◆ Extract provided ◆

________

Optical singularities induced in a nematic-cell by carbon nanotubes

Optical and electrical conductivity properties of multi-walled carbon nanotubes (MWCNTs) and nematic liquid crystal (LC) composites are investigated. The MWCNTs with high aspect ratio L/d approximate to 300 divided by 1000 and nematic LC 5CB (4-pentyl- 4-cyanobiphenyl) are used. The composites are prepared by introduction of MWCNTs (0.0001 divided by 0.1 % wt) into LC solvent with subsequent sonication. The increase of MWCNT concentration (between 0.0025 divided by 0.05 % wt) results in self-aggregation of MWCNTs and formation of up to 200 micron-sized 3d aggregates with fractal boundaies. The visually observed formation of spanning MWCNT networks near the percolation threshold at similar to 0.025 % wt is accompanied with transition from non-conductive to conductive state and generation of optical singularities. The observed effects are explained by the strong interactions between MWCNTs and LC medium and planar orientation of 5CB molecules on the lateral surface of MWCNTs. As a result, an interfacial 5CB micro size shell with inhomogeneous structure appears around each nanotube cluster. Diffraction of laser beam on clusters fractal boundaries creates speckle field with multitude of optical vortices. The irregular birefringence of interfacial shells induces polarization singularities in propagating laser beam. Growth of the LC interfacial shell thickness in external electric field and its disappearance during transition of the nematic to isotropic liquid are measured and discussed. It is shown that the formation of 5CB interfacial shell allows fixing existence of nanostructures beyond space resolution of microscope.

________

◆ Task item ◆
Retype the abstract on optical singularities induced in a nematic cell by carbon nanotubes in full, without altering a single character.

________

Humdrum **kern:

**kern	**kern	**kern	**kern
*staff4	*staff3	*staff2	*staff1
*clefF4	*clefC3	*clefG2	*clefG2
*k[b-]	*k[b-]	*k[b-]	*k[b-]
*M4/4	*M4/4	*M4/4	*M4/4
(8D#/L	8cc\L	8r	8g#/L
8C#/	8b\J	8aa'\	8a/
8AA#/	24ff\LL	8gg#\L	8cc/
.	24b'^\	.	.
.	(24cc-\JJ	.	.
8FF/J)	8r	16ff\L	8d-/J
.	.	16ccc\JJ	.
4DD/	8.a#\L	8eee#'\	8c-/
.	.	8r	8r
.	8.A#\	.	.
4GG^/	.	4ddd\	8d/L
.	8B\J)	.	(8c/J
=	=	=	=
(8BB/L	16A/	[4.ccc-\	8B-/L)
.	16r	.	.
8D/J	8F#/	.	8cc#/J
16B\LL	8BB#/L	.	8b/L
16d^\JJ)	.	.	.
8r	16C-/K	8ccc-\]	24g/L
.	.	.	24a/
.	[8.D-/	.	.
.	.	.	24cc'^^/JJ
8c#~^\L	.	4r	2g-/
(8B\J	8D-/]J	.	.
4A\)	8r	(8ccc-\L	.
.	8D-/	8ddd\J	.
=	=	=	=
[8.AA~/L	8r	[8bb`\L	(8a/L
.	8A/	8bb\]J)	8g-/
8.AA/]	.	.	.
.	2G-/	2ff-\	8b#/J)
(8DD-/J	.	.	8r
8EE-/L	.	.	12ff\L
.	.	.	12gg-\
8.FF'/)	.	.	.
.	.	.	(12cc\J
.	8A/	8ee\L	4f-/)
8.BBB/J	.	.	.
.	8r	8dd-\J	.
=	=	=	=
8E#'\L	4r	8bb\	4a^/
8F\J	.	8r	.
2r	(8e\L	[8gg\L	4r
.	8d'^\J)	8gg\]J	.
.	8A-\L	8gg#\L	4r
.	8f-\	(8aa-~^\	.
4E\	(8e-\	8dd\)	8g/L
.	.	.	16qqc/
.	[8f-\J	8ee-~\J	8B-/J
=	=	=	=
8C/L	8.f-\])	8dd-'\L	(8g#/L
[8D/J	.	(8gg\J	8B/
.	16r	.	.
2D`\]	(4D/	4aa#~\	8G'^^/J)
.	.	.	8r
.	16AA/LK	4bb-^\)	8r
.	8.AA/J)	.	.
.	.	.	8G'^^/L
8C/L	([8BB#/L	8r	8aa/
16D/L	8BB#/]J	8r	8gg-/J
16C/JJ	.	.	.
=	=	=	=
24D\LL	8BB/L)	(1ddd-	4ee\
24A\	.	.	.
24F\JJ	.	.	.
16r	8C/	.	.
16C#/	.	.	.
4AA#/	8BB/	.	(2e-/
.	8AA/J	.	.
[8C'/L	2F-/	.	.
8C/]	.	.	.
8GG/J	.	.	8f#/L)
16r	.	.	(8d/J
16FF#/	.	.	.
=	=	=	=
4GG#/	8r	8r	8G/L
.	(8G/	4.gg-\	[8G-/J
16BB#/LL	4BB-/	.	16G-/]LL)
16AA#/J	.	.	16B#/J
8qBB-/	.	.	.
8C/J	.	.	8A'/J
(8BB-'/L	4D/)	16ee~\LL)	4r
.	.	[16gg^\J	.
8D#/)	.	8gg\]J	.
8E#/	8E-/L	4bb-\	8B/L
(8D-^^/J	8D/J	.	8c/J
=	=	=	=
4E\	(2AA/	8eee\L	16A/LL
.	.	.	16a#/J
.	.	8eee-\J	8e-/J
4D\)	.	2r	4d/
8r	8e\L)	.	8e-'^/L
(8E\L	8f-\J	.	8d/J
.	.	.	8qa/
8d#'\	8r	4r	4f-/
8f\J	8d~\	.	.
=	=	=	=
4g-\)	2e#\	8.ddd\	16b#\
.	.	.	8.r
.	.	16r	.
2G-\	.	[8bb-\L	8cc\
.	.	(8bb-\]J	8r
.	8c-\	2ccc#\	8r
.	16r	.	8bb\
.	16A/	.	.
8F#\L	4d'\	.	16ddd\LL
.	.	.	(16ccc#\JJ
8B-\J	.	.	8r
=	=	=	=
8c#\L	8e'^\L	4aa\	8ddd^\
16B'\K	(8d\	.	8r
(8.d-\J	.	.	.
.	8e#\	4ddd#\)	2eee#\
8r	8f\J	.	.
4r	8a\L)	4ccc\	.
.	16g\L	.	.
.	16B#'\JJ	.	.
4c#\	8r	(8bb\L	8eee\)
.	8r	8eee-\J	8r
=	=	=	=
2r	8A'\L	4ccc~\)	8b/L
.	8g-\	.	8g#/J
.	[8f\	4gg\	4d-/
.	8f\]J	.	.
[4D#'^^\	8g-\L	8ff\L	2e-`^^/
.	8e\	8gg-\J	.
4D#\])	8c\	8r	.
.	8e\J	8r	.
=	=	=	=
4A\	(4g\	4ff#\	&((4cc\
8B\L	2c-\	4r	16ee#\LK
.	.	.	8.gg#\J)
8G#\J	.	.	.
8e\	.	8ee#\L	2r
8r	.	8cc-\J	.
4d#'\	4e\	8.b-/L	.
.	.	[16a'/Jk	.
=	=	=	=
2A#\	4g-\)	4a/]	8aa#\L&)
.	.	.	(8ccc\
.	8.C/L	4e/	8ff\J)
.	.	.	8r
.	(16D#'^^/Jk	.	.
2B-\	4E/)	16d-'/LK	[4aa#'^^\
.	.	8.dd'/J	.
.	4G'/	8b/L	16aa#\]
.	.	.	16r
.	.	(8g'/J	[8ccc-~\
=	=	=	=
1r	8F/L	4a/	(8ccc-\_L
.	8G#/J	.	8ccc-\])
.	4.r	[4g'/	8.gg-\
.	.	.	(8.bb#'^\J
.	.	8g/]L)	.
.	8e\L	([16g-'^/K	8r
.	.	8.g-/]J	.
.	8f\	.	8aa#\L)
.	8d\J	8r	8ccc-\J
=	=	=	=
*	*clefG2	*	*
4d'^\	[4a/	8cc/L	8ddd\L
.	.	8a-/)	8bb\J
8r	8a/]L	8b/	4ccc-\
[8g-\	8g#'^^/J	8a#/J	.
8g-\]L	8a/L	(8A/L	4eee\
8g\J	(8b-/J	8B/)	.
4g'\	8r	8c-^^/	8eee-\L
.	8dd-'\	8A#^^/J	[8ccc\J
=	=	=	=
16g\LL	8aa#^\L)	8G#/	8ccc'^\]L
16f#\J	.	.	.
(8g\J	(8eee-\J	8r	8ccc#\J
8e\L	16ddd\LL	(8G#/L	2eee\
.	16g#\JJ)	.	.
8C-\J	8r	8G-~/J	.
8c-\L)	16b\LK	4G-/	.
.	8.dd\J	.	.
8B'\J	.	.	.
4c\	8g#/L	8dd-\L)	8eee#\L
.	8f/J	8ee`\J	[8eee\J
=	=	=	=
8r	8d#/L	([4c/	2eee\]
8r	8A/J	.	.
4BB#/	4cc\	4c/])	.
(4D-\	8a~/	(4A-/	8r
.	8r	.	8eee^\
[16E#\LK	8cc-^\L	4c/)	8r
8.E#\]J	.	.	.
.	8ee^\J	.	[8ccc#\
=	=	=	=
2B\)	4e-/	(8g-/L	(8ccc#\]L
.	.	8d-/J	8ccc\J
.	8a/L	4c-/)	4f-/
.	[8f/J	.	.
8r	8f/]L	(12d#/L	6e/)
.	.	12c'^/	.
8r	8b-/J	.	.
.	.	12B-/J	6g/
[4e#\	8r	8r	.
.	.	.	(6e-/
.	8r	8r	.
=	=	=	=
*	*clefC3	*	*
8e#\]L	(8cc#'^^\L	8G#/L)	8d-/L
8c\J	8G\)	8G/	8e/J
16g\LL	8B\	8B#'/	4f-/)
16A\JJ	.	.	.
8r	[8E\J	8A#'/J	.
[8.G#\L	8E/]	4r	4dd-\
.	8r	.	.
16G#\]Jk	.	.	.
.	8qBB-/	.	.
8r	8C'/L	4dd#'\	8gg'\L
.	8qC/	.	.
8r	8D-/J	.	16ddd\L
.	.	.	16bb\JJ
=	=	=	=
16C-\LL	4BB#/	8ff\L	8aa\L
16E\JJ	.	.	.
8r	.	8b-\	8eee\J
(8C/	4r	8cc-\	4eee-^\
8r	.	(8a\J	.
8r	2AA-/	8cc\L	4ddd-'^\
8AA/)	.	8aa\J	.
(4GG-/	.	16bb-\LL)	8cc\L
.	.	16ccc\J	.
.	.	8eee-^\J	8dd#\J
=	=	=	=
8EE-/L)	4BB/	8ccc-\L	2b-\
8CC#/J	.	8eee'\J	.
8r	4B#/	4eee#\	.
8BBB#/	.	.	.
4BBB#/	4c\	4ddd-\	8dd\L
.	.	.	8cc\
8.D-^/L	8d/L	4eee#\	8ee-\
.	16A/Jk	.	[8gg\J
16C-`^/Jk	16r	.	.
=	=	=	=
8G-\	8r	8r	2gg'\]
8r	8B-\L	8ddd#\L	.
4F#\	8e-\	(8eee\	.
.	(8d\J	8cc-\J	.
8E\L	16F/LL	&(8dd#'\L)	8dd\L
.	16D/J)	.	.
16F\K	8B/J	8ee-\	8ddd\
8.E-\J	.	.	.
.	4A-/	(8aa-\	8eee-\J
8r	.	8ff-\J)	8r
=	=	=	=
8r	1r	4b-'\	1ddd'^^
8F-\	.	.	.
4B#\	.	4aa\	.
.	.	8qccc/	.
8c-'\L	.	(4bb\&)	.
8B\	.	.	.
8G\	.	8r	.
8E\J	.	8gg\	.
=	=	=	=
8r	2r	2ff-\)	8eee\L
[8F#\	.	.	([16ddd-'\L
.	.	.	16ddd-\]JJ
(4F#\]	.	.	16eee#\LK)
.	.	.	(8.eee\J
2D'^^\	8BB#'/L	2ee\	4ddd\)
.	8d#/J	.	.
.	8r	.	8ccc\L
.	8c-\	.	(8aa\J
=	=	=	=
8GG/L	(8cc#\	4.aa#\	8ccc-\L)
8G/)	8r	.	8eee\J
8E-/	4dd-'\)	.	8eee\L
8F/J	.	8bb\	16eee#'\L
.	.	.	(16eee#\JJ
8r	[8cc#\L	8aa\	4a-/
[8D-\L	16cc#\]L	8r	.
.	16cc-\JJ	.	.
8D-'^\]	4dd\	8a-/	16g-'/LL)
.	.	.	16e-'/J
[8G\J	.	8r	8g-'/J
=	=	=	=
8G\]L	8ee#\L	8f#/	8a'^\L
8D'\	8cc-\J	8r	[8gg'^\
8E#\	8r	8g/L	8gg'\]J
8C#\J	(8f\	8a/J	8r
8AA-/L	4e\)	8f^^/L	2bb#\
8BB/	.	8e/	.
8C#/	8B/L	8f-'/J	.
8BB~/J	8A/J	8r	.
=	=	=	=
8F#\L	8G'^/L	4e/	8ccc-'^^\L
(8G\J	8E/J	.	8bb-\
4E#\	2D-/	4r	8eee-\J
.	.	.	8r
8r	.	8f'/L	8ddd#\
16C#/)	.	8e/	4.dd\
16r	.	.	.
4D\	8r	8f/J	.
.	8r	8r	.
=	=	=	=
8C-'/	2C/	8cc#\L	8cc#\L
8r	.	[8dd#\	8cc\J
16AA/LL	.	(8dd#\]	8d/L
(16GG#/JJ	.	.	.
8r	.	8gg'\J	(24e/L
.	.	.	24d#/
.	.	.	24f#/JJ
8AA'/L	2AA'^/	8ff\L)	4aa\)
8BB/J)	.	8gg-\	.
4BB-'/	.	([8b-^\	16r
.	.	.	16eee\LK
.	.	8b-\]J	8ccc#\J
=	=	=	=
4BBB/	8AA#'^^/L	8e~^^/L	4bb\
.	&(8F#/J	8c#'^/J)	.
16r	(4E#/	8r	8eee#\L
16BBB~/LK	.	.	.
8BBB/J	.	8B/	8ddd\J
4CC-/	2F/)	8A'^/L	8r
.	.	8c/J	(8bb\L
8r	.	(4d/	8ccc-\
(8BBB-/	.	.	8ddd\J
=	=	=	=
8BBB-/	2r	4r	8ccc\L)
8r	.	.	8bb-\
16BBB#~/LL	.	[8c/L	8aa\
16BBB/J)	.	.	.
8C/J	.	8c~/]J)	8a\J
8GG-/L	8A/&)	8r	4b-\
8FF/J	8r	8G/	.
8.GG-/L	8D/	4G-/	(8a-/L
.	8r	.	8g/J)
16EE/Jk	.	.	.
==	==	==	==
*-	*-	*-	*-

________

◆ Problem solution ◆
Optical singularities induced in a nematic-cell by carbon nanotubes

Optical and electrical conductivity properties of multi-walled carbon nanotubes (MWCNTs) and nematic liquid crystal (LC) composites are investigated. The MWCNTs with high aspect ratio L/d approximate to 300 divided by 1000 and nematic LC 5CB (4-pentyl- 4-cyanobiphenyl) are used. The composites are prepared by introduction of MWCNTs (0.0001 divided by 0.1 % wt) into LC solvent with subsequent sonication. The increase of MWCNT concentration (between 0.0025 divided by 0.05 % wt) results in self-aggregation of MWCNTs and formation of up to 200 micron-sized 3d aggregates with fractal boundaies. The visually observed formation of spanning MWCNT networks near the percolation threshold at similar to 0.025 % wt is accompanied with transition from non-conductive to conductive state and generation of optical singularities. The observed effects are explained by the strong interactions between MWCNTs and LC medium and planar orientation of 5CB molecules on the lateral surface of MWCNTs. As a result, an interfacial 5CB micro size shell with inhomogeneous structure appears around each nanotube cluster. Diffraction of laser beam on clusters fractal boundaries creates speckle field with multitude of optical vortices. The irregular birefringence of interfacial shells induces polarization singularities in propagating laser beam. Growth of the LC interfacial shell thickness in external electric field and its disappearance during transition of the nematic to isotropic liquid are measured and discussed. It is shown that the formation of 5CB interfacial shell allows fixing existence of nanostructures beyond space resolution of microscope.